§ **Available data**:
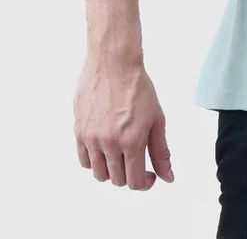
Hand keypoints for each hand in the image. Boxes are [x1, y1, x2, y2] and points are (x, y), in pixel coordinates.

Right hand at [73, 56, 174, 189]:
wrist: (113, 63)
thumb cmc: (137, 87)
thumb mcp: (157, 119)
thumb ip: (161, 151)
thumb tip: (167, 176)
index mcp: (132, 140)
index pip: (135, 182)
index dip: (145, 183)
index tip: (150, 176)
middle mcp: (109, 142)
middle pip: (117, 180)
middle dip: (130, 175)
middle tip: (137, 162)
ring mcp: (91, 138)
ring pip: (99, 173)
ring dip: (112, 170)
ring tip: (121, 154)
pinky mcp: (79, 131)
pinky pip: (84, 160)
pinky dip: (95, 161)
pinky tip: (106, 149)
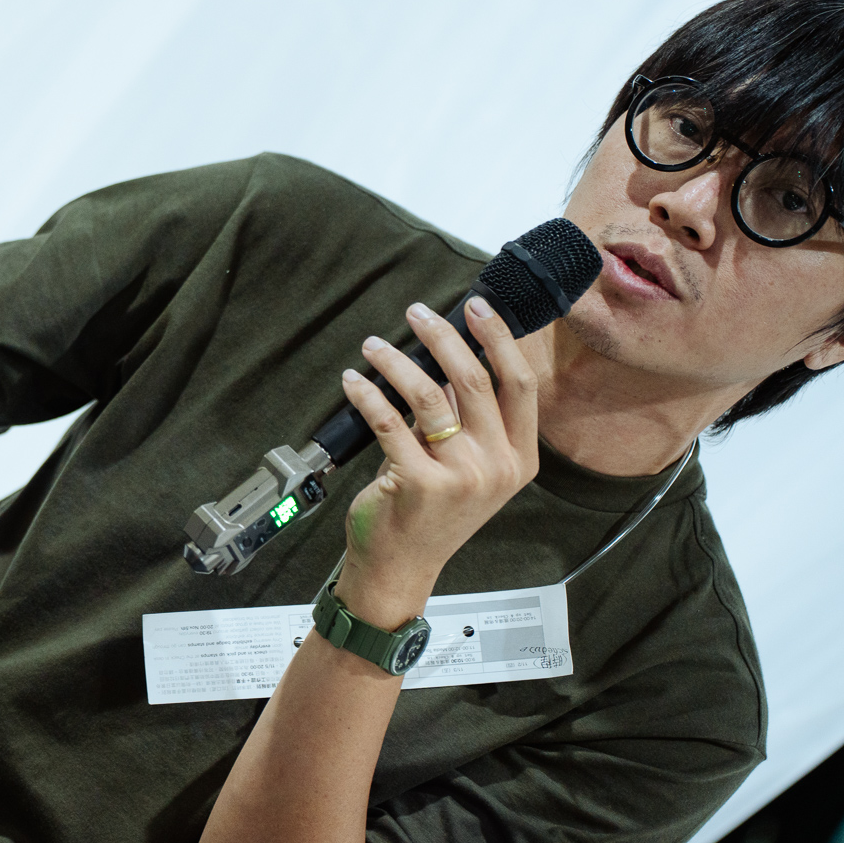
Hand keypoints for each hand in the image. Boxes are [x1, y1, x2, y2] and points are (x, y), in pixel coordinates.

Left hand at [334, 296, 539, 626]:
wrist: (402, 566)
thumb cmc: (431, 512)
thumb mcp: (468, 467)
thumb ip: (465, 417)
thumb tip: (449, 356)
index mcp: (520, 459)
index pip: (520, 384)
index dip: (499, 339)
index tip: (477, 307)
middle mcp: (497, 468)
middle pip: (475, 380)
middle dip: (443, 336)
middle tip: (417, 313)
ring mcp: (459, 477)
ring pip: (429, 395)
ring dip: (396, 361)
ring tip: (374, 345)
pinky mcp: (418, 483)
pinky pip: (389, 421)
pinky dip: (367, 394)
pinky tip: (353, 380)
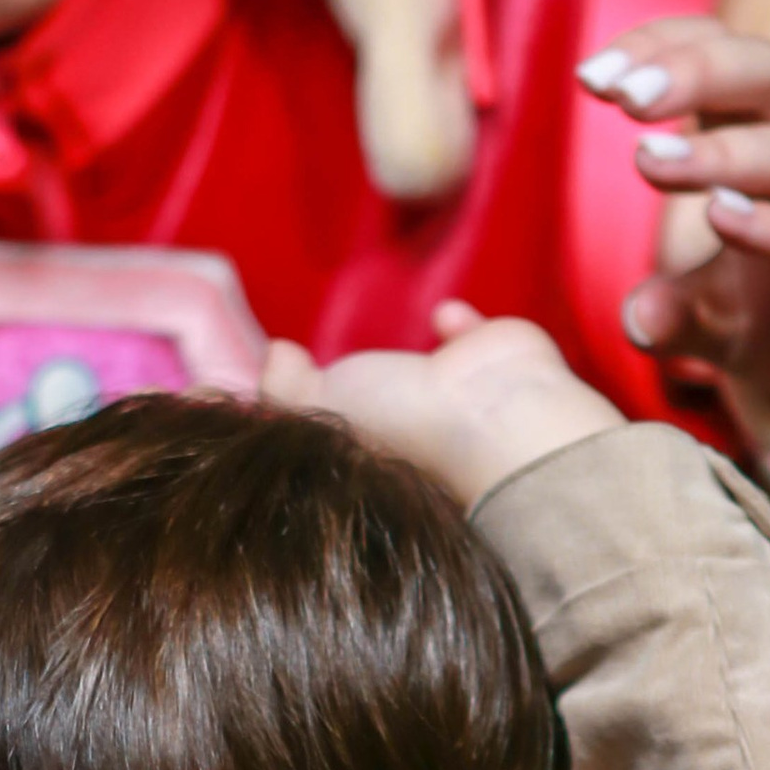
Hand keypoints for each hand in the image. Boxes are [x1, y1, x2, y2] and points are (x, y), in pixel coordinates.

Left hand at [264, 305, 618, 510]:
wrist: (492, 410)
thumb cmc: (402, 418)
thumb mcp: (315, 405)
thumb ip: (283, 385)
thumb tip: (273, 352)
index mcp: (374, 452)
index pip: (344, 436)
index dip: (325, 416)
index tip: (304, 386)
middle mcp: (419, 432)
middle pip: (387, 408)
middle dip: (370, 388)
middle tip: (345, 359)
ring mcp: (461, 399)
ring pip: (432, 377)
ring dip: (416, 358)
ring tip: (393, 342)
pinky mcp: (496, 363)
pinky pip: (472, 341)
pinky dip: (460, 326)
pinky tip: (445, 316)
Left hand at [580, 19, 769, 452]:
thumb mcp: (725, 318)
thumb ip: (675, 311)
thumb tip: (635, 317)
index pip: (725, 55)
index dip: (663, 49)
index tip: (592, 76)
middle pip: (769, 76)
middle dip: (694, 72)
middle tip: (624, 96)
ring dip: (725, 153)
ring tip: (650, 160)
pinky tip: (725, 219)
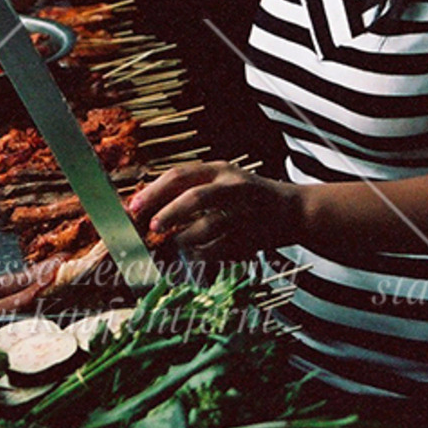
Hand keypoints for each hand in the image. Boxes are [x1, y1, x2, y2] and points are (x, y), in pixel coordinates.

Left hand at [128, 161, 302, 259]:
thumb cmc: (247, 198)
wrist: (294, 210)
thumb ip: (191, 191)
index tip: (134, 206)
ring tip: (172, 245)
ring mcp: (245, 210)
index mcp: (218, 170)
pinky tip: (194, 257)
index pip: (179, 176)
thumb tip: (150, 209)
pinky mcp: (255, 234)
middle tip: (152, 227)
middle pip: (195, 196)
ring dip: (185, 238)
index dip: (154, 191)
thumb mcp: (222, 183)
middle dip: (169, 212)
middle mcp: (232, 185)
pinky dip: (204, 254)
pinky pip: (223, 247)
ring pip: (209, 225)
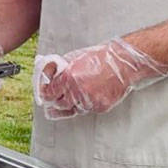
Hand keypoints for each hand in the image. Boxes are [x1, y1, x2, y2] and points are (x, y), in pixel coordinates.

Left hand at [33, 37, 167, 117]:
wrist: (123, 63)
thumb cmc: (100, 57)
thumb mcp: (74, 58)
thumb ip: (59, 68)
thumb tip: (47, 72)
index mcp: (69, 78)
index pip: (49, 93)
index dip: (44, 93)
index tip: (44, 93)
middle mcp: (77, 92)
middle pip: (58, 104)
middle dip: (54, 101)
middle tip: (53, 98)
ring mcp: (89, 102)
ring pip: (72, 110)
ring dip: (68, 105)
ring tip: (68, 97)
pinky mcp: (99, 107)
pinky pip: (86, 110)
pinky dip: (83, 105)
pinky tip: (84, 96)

* * *

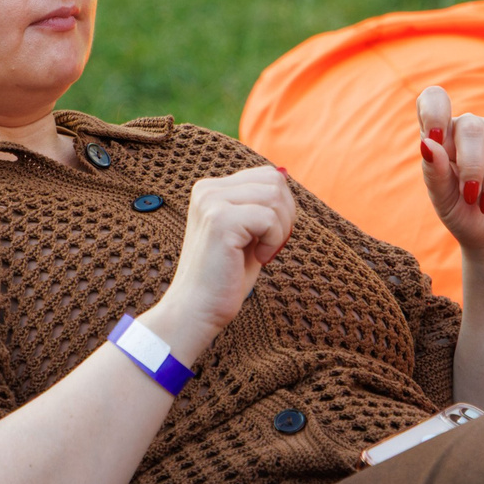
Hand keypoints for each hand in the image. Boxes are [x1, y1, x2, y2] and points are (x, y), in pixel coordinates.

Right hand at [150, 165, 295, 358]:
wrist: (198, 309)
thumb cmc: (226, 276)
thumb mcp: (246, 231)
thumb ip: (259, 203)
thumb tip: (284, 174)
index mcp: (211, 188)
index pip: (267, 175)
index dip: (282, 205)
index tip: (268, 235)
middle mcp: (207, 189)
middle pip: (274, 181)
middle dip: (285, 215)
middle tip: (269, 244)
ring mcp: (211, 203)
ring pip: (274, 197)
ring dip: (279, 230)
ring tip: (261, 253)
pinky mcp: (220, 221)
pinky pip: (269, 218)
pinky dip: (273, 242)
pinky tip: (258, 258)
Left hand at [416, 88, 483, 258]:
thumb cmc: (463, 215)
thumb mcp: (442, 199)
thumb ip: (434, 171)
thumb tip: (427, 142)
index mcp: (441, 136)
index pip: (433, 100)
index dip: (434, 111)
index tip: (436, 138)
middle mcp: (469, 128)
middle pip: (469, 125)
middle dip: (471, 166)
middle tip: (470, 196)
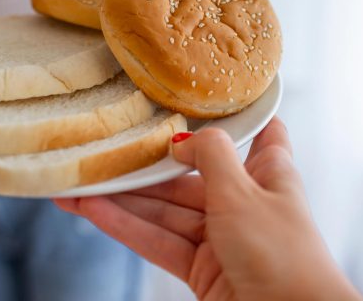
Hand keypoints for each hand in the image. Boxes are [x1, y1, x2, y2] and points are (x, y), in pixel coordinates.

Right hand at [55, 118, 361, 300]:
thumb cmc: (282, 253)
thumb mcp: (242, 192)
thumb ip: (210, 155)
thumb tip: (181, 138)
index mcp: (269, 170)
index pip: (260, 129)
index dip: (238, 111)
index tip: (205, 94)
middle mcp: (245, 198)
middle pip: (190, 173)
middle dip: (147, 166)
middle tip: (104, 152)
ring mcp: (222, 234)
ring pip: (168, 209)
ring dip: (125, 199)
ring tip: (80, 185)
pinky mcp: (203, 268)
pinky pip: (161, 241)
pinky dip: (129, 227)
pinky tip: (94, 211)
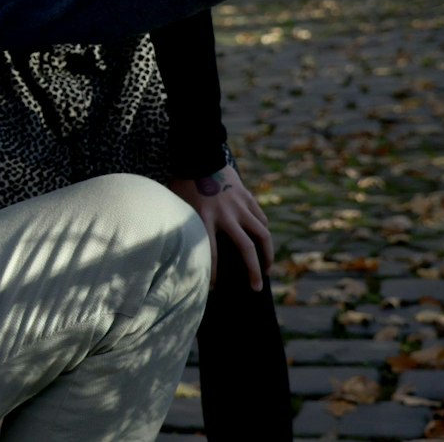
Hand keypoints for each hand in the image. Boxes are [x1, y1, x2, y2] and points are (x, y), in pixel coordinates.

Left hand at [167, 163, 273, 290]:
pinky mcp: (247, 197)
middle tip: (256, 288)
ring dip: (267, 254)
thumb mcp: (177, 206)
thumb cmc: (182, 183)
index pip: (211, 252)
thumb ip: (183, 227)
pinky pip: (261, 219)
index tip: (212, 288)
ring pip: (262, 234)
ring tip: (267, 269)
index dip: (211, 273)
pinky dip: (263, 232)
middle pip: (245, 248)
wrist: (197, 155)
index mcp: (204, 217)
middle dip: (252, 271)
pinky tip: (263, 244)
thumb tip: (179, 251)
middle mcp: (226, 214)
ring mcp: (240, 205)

--

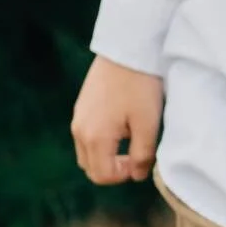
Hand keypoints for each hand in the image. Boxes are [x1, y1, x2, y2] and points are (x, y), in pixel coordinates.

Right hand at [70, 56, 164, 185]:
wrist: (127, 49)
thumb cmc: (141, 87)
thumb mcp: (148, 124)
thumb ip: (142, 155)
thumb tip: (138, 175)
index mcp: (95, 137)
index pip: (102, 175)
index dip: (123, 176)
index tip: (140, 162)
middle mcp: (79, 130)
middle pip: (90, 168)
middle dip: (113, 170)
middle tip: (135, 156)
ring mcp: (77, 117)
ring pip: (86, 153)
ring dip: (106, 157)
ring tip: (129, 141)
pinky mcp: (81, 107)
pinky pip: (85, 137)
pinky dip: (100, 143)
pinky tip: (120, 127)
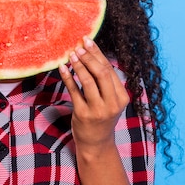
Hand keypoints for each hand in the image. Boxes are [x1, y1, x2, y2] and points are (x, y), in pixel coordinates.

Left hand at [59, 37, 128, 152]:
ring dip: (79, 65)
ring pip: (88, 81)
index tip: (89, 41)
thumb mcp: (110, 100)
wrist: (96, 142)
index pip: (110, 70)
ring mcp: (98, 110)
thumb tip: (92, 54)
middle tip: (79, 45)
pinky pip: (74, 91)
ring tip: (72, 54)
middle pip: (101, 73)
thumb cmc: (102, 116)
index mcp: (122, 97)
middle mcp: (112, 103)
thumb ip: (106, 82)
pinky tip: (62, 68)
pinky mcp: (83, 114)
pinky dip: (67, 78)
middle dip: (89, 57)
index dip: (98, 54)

§ **What is expected**:
With the pictures omitted, print the lines above exactly, beginning at the line with "middle pip: (90, 168)" and going on through the line with "index pip: (110, 70)".

§ **Answer box**:
middle pip: (90, 168)
middle dip: (113, 170)
middle tip: (135, 156)
ring mcp: (77, 117)
ring pip: (86, 153)
ring dip: (106, 157)
ring tip: (129, 141)
pinky mcp: (81, 107)
pinky pip: (85, 137)
pinky dip: (100, 143)
pinky tip: (120, 127)
Hand keypoints for each hand in the image. Boxes are [x1, y1, x2, y2] and points are (x, y), in pixel coordinates.

Left hand at [59, 37, 128, 152]:
ring dip: (79, 65)
ring pip: (88, 81)
index tip: (89, 41)
thumb mcp: (110, 100)
wrist: (96, 142)
index pip: (110, 70)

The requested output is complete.